▸ **PROBLEM REQUIREMENTS**
Can you reproduce all of the data below word for word, omitting the pictures?

Records taken from a dataset
■ ■ ■

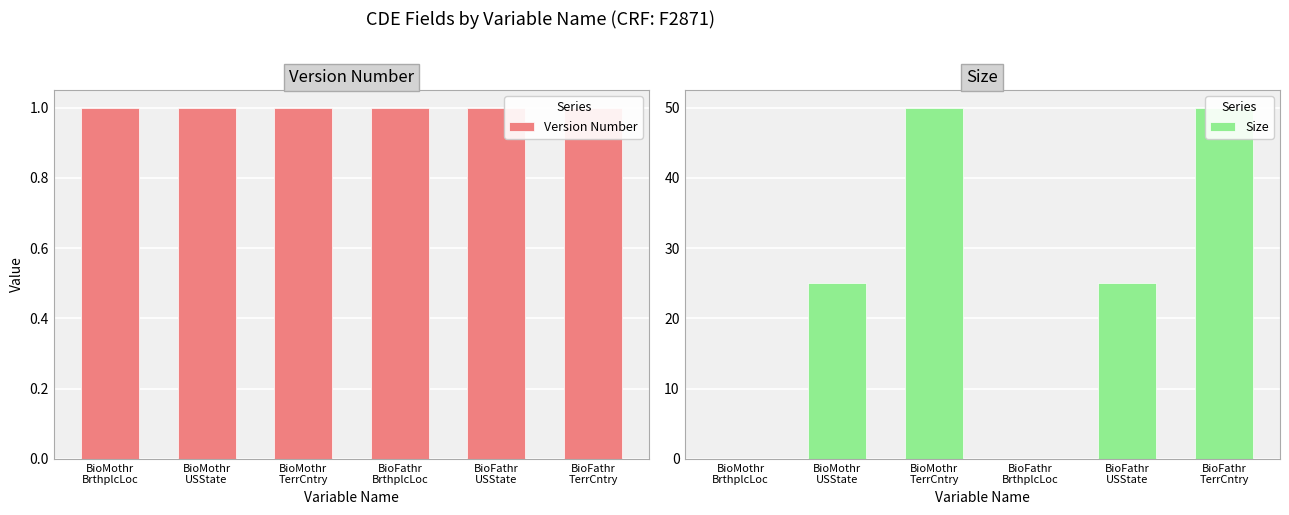

Reading left to right, extract all data points from this chart.

Version Number: BioMothr
BrthplcLoc=1	BioMothr
USState=1	BioMothr
TerrCntry=1	BioFathr
BrthplcLoc=1	BioFathr
USState=1	BioFathr
TerrCntry=1
Size: BioMothr
BrthplcLoc=0	BioMothr
USState=25	BioMothr
TerrCntry=50	BioFathr
BrthplcLoc=0	BioFathr
USState=25	BioFathr
TerrCntry=50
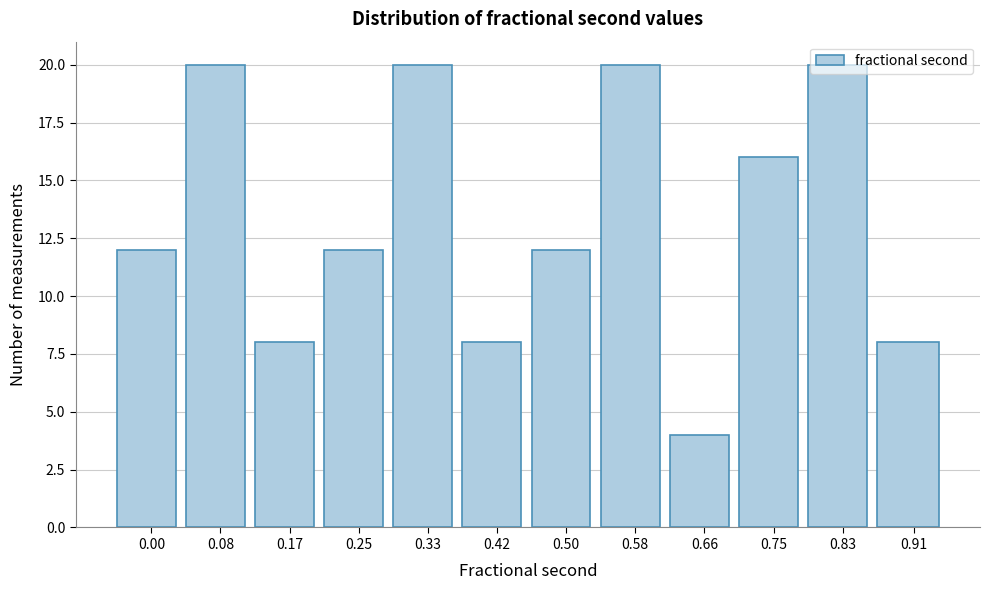

What is the smallest value displayed?

4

■ ■ ■

▸ **THE ANSWER**
Reading left to right, extract all data points from this chart.

Version Number: BioMothr
BrthplcLoc=1	BioMothr
USState=1	BioMothr
TerrCntry=1	BioFathr
BrthplcLoc=1	BioFathr
USState=1	BioFathr
TerrCntry=1
Size: BioMothr
BrthplcLoc=0	BioMothr
USState=25	BioMothr
TerrCntry=50	BioFathr
BrthplcLoc=0	BioFathr
USState=25	BioFathr
TerrCntry=50

What is the smallest value displayed?

4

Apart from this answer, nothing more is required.